## ESTRATTO
══════════
Il Sessantotto fu - tra caos e «ribellismo» - un tempo di fiducia, ma anche
di delusioni. Dal dissolversi negli Anni 70 del «clima utopico» ha inizio il declino morale e civile
del paese Italia: soprattutto per la «generazione bruciata» della contestazione e della pantera.
L’ennesima emergenza, e la risposta
consueta: «Sperimentare!
» Non serve osservare come
anche stavolta non è chiaro chi
"sperimenta", chi metterà assieme i
rapporti della sperimentazione, in
quale sede saranno letti a valutati, a chi
toccherà prendere le decisioni eventualmente
suggerite dagli esiti "sperimentali".
E la genericità e labilità dell’approccio
anticipa la costante distrazione,
e la certezza che "nuovi" esperimenti
si proporranno prima ancora
che il o i precedenti siano andati a
buon fine.
Non scopro nulla se, uomo di scuola,
ne concludo che in Italia la scuola è più
un’abitudine che una istituzione: la
politica non ha un’idea propositiva del
paese che è chiamata a governare, e
pare rivolgersi a dei maghi per il nostro
futuro, a fattucchiere per le piaghe del
presente. C’è in corso un attacco indiscriminato
ai consulenti dei ministeri:
chiudere tutti i rubinetti del tipo all’Università
e alla Pubblica Istruzione gioverebbe,
siatene certi, non solo al bilancio
statale; e sarebbe anche un
buon inizio per la fondazione di uno
Stato leggero.
══════════
## AZIONE RICHIESTA 1
Sostituisci "delusioni" con "amarezze" e riscrivi l'estratto sulla scuola italiana cominciando da "Il Sessantotto fu" e proseguendo fino a "e della pantera.".
## AZIONE RICHIESTA 2
Scrivi il seguito dell'estratto sulla scuola italiana, partendo subito dopo l'ultima frase riportata.
══════════
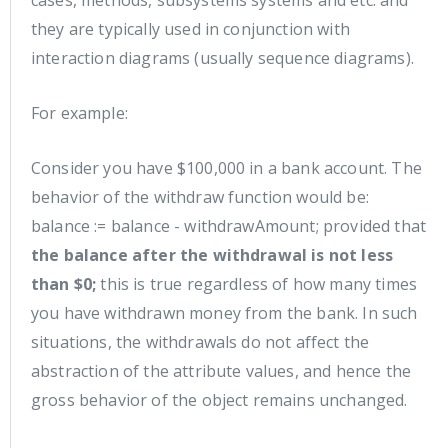
cases, methods, subsystems systems and etc. and
they are typically used in conjunction with
interaction diagrams (usually sequence diagrams).
For example:
Consider you have $100,000 in a bank account. The
behavior of the withdraw function would be:
balance := balance - withdrawAmount; provided that
the balance after the withdrawal is not less
than $0;
this is true regardless of how many times
you have withdrawn money from the bank. In such
situations, the withdrawals do not affect the
abstraction of the attribute values, and hence the
gross behavior of the object remains unchanged.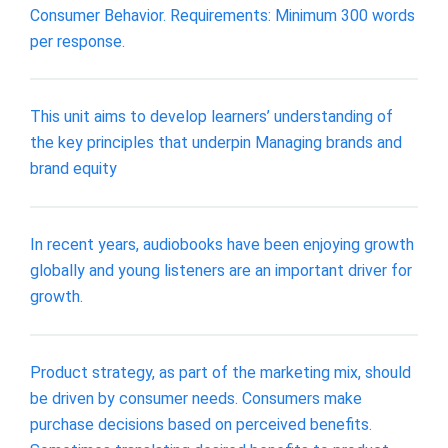
Consumer Behavior. Requirements: Minimum 300 words
per response.
This unit aims to develop learners’ understanding of
the key principles that underpin Managing brands and
brand equity
In recent years, audiobooks have been enjoying growth
globally and young listeners are an important driver for
growth.
Product strategy, as part of the marketing mix, should
be driven by consumer needs. Consumers make
purchase decisions based on perceived benefits.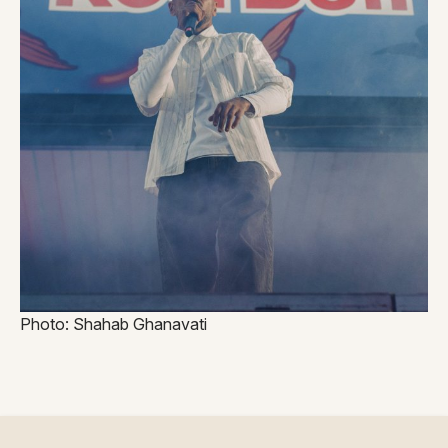
Photo: Shahab Ghanavati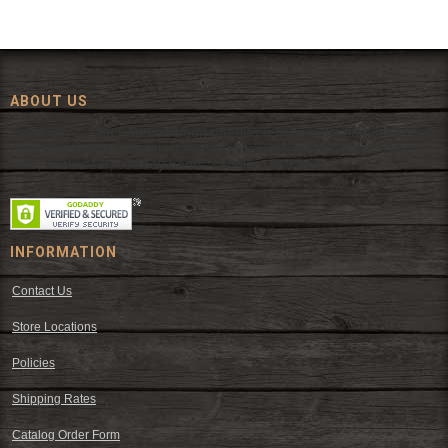
ABOUT US
Since 1972, The Fort has been offering a huge selection of western
wear and western decor at everyday low prices including cowboy
hats, work wear, cowboy boots, saddles, and tack.
INFORMATION
Contact Us
Store Locations
Policies
Shipping Rates
Catalog Order Form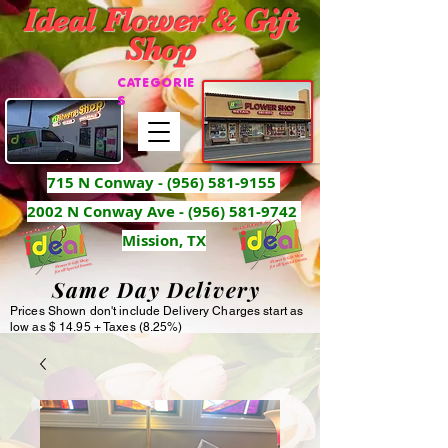
Ideal Flower & Gift
Shop
CATEGORIE
S
715 N Conway -
(956) 581-9155
2002 N Conway Ave - (956) 581-9742
Mission, TX
Same Day Delivery
Prices Shown don't include Delivery Charges start as
low as $ 14.95 + Taxes (8.25%)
══════════
## SPAZIO RISPOSTA 1
Il Sessantotto fu - tra caos e «ribellismo» - un tempo di fiducia, ma anche
di amarezze. Dal dissolversi negli Anni 70 del «clima utopico» ha inizio il declino morale e civile
del paese Italia: soprattutto per la «generazione bruciata» della contestazione e della pantera.

## SPAZIO RISPOSTA 2
Ho maturato da tempo la persuasione
che nel mezzo secolo scorso, di
riforme grandi o piccole se ne sono
annunciate a decine, ma solo qualcuno
è stata definita, avviata e mai attuata
compiutamente: ne lascio fuori le reiterate
riforme degli ordinamenti (magistratura,
scuola, finanze, sanità), gabellate
come riforme tout court, o più
cautamente come preliminari ad ogni
riforma dei settori interessati, assistite
da promesse di dimagrimento, da "aggiornamento
permanente" e dallo
spreco vergognoso degli "incentivi di
produttività" proposti come alternativi
alla ripugnante selezione meritocratica.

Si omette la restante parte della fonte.